14 Nach der dargestellten Rechtsprechung des Bundesverwaltungsgerichts steht fest, dass das Ergebnis der Auslegung der Studienordnung 2010 durch den Verwaltungsgerichtshof nicht gegen Art. 12 Abs. 1 GG verstößt. Die verschiedenen Methoden der Ermittlung der für die Notengebung maßgebenden Dezimalstelle eines Zahlenwerts sind gleichermaßen verfassungskonform. Ergänzend weist der Senat darauf hin, dass in Anbetracht der normativen Festlegung der oberen Grenzwerte der Noten durch die Dezimalstelle 5 ("bis zu 1,5/2,5/3,5") auch ein Verständnis der Studienordnung 2010 nahe liegt, dass die jeweils schlechtere Gesamtnote erzielt ist, wenn der mathematisch ermittelte Zahlenwert der Einzelnoten den Grenzwert der besseren Note überschreitet. Danach führt jeder Zahlenwert über 1,500 zur Vergabe der Note "gut".

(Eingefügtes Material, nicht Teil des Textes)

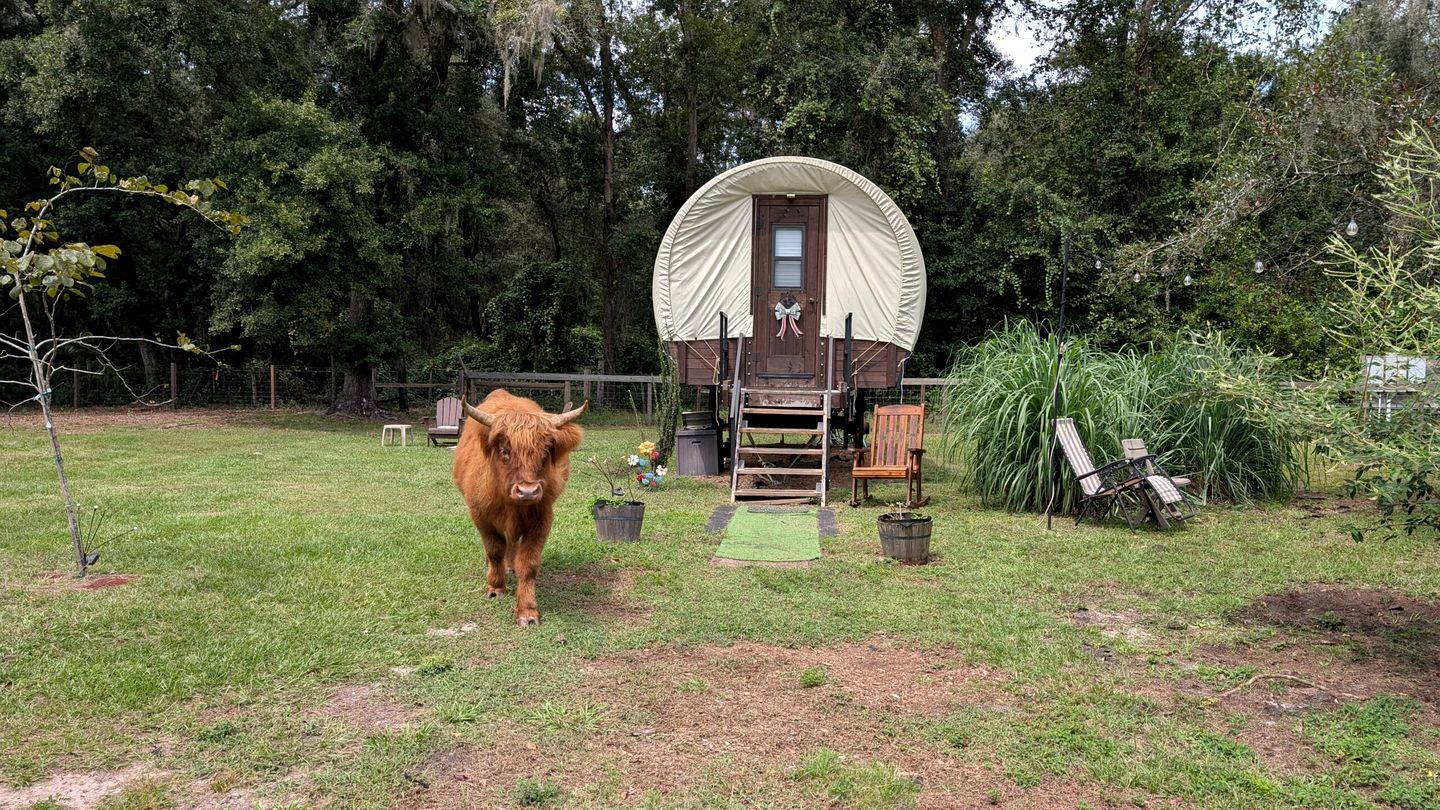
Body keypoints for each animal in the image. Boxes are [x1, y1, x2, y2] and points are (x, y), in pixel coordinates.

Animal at [452, 389, 587, 626]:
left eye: (545, 452)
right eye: (505, 451)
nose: (527, 491)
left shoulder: (542, 519)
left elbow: (528, 563)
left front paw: (527, 611)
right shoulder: (481, 517)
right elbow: (494, 551)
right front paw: (495, 588)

15 2. Nach alledem beruht das Berufungsurteil auch nicht auf einer Divergenz im Sinne des § 132 Abs. 2 Nr. 2 VwGO. Der Verwaltungsgerichtshof hat das Berufungsurteil nicht auf einen abstrakten Rechtssatz gestützt, der einem Rechtssatz des Bundesverwaltungsgerichts in dem Urteil vom 27. Juni 1975 - 7 C 38.74 - (Buchholz 421.0 Prüfungswesen Nr. 64) widerspricht (vgl. zur Divergenz: BVerwG, Beschluss vom 19. August 1997 - 7 B 261.97 - NJW 1997, 3328). Wie dargestellt hat es das Bundesverwaltungsgericht in diesem Urteil vom 27. Juni 1975 als mit Art. 12 Abs. 1 GG unvereinbar angesehen, dass die anzuwendende Methode der Zuordnung eines rechnerisch ermittelten Zahlenwerts zu einer Note in das Verwaltungsermessen gestellt wird. Die maßgebende Methode muss normativ festgelegt sein, was durch Normauslegung zu ermitteln ist. Nach dieser Rechtsprechung verlangt Art. 12 Abs. 1 GG keine normative Beschreibung der für die Notenbildung maßgebenden Zuordnungsmethode. Eine detaillierte Beschreibung, wie sie nunmehr die im Jahr 2013 erlassene Studienordnung der Beklagten enthält, ist bereits nach ihrem Wortlaut eindeutig und macht eine Normauslegung überflüssig.

16 Die Kostenentscheidung folgt aus § 154 Abs. 2 VwGO. Die Festsetzung des Streitwerts für das Beschwerdeverfahren beruht auf § 47 Abs. 1 Satz 1 und Abs. 3, § 52 Abs. 1 GKG.